The country’s biggest bank, Royal Bank of Canada,
rose 0.8 percent to C$93.74 after reporting an 11 percent profit
increase, beating market forecasts, on strong performances in
its capital markets and wealth management businesses.
Canada’s second-largest lender, Toronto-Dominion Bank
, was up 1.5 percent at C$64.01. Its earnings also
exceeded expectations, helped by a strong performance at its
retail and investment banking businesses.

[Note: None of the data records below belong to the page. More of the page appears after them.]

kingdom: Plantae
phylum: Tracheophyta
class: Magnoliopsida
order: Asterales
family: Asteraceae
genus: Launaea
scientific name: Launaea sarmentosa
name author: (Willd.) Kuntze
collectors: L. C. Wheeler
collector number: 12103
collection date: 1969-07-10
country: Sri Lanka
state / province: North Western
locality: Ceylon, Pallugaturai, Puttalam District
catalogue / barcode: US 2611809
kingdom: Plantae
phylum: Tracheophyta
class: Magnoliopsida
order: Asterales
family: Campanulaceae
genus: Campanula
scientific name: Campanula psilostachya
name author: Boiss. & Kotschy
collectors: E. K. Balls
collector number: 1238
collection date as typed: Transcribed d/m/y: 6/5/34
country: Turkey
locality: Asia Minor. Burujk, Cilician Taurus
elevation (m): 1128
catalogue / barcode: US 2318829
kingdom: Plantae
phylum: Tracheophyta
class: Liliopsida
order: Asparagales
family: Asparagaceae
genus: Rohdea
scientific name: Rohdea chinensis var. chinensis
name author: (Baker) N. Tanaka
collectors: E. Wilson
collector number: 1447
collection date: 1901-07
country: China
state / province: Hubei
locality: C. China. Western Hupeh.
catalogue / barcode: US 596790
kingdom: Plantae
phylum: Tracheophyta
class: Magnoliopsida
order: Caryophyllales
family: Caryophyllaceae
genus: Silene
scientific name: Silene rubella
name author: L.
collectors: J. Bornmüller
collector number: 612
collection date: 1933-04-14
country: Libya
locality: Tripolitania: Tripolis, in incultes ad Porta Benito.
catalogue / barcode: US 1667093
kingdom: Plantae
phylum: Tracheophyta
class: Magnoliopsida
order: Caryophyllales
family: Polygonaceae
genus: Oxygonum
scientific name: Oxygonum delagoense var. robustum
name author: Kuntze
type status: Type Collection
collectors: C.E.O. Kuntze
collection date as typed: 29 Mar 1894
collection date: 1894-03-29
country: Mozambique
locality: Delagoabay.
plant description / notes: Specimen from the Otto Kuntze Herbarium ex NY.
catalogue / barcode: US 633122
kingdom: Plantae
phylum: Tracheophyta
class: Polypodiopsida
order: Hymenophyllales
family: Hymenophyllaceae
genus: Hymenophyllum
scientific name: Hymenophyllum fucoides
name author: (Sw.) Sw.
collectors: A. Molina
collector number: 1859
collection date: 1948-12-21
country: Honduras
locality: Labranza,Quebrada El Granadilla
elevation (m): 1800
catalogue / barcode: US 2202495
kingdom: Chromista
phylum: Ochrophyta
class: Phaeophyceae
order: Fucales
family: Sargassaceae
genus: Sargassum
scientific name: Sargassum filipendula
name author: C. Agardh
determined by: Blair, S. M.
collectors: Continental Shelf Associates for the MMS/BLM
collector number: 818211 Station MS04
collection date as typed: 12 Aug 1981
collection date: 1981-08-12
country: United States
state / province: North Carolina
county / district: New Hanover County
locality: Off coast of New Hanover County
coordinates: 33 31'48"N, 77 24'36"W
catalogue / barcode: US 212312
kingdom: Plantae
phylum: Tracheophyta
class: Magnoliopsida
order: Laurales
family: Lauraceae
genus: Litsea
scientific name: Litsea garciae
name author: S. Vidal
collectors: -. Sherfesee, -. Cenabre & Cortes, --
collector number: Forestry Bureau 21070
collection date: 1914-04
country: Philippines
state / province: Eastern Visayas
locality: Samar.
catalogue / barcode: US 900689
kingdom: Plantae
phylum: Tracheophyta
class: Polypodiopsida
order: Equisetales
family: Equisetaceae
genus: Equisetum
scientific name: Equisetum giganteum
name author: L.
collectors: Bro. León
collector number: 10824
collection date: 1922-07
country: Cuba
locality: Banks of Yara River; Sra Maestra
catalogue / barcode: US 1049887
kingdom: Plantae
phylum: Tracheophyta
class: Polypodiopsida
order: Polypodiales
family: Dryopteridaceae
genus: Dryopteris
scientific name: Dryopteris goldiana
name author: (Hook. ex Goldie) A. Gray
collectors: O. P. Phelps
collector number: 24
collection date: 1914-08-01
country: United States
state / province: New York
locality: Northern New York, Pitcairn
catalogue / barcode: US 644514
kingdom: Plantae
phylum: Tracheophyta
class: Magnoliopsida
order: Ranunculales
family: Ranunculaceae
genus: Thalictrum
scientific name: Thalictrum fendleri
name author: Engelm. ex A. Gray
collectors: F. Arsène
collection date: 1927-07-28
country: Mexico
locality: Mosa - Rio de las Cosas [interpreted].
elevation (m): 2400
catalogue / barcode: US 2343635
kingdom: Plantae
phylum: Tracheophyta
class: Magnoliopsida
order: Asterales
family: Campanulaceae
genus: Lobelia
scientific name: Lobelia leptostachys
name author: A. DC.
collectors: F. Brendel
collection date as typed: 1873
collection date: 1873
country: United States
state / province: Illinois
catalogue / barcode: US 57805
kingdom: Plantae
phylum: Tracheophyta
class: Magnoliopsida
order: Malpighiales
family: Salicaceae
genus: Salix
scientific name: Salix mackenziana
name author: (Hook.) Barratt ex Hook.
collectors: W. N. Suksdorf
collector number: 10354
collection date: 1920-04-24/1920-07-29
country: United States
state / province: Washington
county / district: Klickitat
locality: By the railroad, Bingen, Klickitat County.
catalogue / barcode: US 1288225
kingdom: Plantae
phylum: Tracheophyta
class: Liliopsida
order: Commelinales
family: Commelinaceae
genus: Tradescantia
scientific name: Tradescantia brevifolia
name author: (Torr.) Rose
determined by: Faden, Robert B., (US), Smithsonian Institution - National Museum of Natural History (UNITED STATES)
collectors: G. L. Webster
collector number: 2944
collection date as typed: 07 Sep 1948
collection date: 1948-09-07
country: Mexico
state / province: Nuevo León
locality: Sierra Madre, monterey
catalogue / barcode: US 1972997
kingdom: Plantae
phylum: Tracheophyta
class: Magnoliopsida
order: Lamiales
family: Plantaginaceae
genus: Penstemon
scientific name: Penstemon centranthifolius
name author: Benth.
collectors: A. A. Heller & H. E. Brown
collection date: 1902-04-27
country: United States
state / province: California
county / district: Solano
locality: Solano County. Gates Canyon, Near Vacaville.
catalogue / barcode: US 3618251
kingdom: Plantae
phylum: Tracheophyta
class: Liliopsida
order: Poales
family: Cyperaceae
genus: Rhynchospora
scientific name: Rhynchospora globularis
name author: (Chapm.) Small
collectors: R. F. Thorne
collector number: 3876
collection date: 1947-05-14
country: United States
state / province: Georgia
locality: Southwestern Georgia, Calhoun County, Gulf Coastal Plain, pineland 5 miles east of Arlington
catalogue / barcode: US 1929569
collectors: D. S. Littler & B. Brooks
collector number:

But No. 5 bank Canadian Imperial Bank of Commerce
fell 1.0 percent to C$105.24 after reporting a softer beat than
its two larger peers.
“What you are seeing out of the broader bank reports in the
last couple of days is that loan loss provisions continue to be
in a solid position,” said Archibald.
Manulife Financial Corp, Canada’s biggest life
insurer, was up 0.6 percent at C$23.69 after it named Roy Gori,
an executive from its Asia division, to replace the retiring
Donald Guloien as chief executive officer.
Forestry products company Tembec Inc jumped 41.4
percent to C$4.17 after accepting a buyout offer from Rayonier
Advanced Materials Inc for C$4.05 a share.